El esperado clásico portugués entre el Oporto y el Benfica finalizó con un empate sin goles este domingo en el Estádio do Dragão.
Este resultado puso fin a la racha perfecta de victorias que mantenían los ‘dragones’ desde el inicio de la temporada.
A pesar de no haber goles, el encuentro dejó momentos de alta tensión y mostró un duelo táctico entre dos entrenadores con estilos bien definidos.
Domino del Benfica y susto defensivo
El conjunto encarnado, dirigido por el italiano Francesco Farioli, fue quien dominó el ritmo del juego.
Lo hizo, manteniendo el control del balón durante la mayor parte del encuentro.

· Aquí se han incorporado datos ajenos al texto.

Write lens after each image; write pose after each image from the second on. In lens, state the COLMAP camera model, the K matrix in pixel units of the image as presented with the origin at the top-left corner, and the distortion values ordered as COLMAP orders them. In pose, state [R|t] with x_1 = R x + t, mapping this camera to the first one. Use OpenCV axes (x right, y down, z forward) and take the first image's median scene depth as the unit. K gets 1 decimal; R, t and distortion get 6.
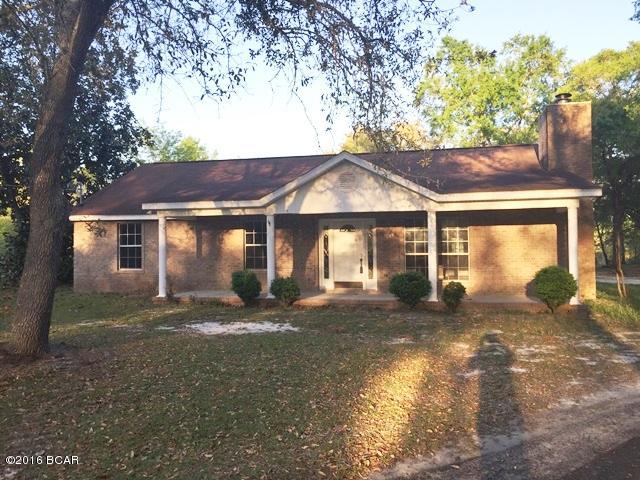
lens RADIAL K [[540.8, 0, 320.0], [0, 540.8, 240.0], [0, 0, 1]] dist [0.023992, -0.003101]
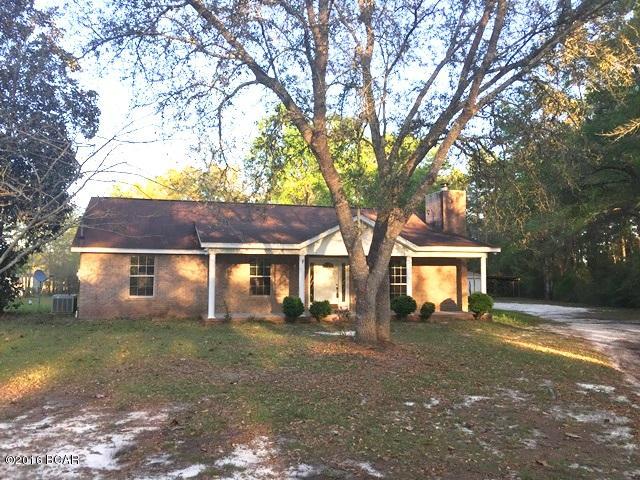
lens RADIAL K [[540.8, 0, 320.0], [0, 540.8, 240.0], [0, 0, 1]] dist [0.023992, -0.003101]
pose [[0.869978, 0.043300, 0.491185, -0.678918], [-0.016425, 0.998129, -0.058897, -0.004260], [-0.492816, 0.043171, 0.869062, -0.199845]]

Venían de una victoria convincente en la Liga Europa ante el Estrella Roja de Belgrado
Pero en su intento por romper el empate, estuvieron a punto de conceder un gol en propia puerta.
Sucedió, tras un desvío peligroso del defensor polaco Jakub Kiwior en la segunda parte.
El regreso de Mourinho a Oporto
Este encuentro también significó el regreso de José Mourinho a la ciudad que marcó el inicio de su exitosa carrera como entrenador.
Desde septiembre, el técnico portugués se encuentra al mando del Benfica, intentando devolver al club lisboeta a la cima del fútbol luso.
Tras el empate, el Oporto conserva el liderato con 22 puntos, mientras el Sporting se mantiene segundo con 19 y el Benfica tercero con 18.
Latinoamericanos protagonistas en Lisboa y Braga
En otro partido importante del domingo, el Sporting empató 1-1 frente al Braga, con un gol del uruguayo Rodrigo Zalazar para los locales.
La respuesta fue del colombiano Luis Suárez, para los visitantes.
Ambos futbolistas sudamericanos fueron figuras clave en un duelo que mantiene viva la lucha por los primeros puestos de la liga portuguesa.